_WORK TASK:_
Go through each line of the records below and count those with the word "tree"; give only the total.

_DATASET RECORDS:_
[Start of Attachment]
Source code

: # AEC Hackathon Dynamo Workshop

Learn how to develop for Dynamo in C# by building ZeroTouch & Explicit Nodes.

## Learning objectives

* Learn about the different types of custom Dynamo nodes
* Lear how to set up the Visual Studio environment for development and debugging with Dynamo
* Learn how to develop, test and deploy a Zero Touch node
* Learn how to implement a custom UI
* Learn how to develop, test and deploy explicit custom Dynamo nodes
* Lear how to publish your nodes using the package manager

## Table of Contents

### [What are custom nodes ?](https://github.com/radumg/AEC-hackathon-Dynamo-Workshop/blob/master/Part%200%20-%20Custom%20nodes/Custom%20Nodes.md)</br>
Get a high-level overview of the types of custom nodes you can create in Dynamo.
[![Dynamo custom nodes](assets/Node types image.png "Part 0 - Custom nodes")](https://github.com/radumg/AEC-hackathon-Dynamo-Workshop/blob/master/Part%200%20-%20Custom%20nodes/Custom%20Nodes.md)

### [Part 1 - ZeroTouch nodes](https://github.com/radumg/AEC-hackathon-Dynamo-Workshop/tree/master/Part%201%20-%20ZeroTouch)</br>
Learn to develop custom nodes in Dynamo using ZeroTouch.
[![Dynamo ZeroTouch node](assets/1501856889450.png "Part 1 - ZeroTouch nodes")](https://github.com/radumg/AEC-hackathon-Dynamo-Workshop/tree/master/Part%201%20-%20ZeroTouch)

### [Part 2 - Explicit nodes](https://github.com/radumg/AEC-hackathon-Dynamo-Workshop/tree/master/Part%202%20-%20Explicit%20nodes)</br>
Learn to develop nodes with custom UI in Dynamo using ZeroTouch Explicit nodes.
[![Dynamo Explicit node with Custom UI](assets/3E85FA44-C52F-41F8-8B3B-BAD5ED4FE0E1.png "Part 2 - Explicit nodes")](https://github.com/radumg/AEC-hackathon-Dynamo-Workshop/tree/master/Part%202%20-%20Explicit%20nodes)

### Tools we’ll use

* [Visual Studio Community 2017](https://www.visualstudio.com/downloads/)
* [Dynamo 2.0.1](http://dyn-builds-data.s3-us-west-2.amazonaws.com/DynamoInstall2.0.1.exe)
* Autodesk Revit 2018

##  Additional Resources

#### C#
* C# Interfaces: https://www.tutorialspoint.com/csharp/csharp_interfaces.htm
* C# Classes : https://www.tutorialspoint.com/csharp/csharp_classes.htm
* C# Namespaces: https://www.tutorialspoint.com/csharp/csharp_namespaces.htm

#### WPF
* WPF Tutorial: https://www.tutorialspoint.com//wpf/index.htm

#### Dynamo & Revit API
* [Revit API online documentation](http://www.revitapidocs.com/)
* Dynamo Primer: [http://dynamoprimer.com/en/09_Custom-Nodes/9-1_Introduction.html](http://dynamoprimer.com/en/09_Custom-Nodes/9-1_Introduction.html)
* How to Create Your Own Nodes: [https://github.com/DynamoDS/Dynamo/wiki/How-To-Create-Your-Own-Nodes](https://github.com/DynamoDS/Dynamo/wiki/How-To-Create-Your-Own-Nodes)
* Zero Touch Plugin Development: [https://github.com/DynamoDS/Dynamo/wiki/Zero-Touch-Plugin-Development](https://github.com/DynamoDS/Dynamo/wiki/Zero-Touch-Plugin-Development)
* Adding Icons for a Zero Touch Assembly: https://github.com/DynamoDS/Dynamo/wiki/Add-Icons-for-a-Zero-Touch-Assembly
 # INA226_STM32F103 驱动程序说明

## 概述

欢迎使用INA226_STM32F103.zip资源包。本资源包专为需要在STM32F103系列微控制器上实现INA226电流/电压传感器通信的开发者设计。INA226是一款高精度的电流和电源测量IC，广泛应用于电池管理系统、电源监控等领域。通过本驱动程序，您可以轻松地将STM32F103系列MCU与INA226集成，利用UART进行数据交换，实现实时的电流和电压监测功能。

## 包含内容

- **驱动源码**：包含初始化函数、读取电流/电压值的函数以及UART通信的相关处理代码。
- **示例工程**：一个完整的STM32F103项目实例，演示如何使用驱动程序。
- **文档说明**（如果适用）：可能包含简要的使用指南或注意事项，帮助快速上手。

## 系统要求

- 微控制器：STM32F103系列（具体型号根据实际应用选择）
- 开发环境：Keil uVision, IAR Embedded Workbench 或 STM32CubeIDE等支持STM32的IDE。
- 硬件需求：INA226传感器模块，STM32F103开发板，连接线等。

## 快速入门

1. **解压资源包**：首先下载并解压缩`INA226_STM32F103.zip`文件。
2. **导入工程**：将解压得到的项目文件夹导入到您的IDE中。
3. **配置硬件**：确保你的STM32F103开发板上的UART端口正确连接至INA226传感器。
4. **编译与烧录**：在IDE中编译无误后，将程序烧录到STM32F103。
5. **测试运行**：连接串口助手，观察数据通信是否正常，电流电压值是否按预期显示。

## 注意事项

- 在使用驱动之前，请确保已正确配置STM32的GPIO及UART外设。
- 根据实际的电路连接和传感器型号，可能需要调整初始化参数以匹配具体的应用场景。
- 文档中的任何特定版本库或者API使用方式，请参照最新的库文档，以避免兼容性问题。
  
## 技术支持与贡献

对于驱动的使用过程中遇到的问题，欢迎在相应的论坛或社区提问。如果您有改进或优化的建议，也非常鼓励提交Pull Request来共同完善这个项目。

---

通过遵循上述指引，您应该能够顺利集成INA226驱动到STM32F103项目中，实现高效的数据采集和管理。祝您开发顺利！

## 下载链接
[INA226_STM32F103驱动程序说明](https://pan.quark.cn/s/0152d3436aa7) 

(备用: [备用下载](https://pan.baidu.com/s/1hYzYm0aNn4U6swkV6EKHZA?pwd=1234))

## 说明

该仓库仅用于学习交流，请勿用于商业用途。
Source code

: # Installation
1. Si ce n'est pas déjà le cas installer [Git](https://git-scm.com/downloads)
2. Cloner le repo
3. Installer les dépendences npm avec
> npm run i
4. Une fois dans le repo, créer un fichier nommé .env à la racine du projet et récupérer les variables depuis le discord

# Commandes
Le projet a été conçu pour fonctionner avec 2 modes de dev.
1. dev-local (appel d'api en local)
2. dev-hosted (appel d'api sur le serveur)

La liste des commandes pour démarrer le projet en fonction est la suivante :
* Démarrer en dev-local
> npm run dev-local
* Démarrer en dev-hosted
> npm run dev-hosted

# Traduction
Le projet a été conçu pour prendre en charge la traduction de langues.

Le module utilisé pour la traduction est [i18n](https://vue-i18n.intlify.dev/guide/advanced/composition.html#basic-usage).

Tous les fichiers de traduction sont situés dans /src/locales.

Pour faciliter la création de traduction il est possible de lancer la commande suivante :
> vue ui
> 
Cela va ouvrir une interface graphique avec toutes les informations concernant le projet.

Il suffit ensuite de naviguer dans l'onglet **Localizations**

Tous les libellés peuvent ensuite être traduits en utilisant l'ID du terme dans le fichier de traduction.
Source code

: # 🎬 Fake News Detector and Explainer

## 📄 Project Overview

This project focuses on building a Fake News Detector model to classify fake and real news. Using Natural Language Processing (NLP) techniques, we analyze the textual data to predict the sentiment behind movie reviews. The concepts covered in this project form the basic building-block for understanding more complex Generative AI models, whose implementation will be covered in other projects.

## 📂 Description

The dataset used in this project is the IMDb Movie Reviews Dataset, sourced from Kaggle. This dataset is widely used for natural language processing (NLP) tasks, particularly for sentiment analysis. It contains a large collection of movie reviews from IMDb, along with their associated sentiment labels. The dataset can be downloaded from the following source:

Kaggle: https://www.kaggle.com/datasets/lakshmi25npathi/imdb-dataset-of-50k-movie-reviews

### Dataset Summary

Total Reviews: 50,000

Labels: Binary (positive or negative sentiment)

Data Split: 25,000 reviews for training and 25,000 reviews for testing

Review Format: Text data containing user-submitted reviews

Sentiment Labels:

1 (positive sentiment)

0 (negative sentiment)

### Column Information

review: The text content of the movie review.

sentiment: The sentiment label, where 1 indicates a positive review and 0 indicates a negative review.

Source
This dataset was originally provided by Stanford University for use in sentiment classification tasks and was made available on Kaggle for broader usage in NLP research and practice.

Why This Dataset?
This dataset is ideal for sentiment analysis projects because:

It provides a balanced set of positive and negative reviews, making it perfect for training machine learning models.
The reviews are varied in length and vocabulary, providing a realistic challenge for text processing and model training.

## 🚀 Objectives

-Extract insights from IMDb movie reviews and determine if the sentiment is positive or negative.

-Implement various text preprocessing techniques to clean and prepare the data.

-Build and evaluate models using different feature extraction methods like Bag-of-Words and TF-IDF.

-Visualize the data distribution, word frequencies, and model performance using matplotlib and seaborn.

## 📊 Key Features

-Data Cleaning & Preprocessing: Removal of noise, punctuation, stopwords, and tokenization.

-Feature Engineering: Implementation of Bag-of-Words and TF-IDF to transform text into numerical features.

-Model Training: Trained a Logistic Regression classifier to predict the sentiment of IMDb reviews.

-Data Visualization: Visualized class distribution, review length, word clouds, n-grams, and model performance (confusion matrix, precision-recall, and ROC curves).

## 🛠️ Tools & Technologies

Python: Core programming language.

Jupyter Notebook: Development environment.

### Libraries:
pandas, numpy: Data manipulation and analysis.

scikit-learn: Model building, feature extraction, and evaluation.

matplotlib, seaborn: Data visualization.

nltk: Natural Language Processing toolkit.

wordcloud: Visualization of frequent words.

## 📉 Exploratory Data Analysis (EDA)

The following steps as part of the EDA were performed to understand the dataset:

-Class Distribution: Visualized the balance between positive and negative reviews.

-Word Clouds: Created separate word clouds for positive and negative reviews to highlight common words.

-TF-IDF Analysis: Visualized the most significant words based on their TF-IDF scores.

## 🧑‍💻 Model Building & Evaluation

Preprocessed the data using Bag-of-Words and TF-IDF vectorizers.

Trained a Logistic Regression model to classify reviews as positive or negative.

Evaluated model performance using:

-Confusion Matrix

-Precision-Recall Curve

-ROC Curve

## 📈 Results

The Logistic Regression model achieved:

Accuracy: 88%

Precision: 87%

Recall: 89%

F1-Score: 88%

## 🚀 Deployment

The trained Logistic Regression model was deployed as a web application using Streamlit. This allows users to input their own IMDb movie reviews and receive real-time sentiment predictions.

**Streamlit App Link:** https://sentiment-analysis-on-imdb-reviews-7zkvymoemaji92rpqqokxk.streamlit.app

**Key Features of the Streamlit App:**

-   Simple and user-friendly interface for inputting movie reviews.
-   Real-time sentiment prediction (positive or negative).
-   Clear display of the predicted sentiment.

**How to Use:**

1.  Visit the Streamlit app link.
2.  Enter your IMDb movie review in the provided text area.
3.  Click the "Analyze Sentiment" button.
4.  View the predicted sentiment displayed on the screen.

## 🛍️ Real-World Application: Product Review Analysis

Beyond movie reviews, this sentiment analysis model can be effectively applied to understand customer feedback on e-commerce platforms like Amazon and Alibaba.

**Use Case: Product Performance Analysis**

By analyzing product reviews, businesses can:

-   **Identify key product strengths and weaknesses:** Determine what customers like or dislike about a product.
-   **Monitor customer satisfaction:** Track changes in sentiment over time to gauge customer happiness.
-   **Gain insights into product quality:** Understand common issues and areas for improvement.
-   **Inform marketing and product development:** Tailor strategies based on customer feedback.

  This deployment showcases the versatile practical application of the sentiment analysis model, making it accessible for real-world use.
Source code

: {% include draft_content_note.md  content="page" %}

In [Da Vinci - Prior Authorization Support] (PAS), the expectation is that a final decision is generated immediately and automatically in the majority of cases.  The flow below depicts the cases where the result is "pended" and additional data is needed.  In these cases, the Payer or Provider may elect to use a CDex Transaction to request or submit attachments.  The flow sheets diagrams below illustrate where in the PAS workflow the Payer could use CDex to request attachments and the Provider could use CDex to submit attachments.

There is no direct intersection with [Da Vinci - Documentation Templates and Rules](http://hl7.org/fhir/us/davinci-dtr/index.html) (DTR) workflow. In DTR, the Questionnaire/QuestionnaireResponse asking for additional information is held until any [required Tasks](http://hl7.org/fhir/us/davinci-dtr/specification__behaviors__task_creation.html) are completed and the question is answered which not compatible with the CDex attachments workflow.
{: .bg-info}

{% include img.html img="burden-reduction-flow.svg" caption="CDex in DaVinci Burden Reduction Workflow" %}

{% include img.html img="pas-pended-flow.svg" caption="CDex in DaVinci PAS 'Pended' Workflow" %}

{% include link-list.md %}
[End of Attachment]
_PROBLEM SOLUTION:_
4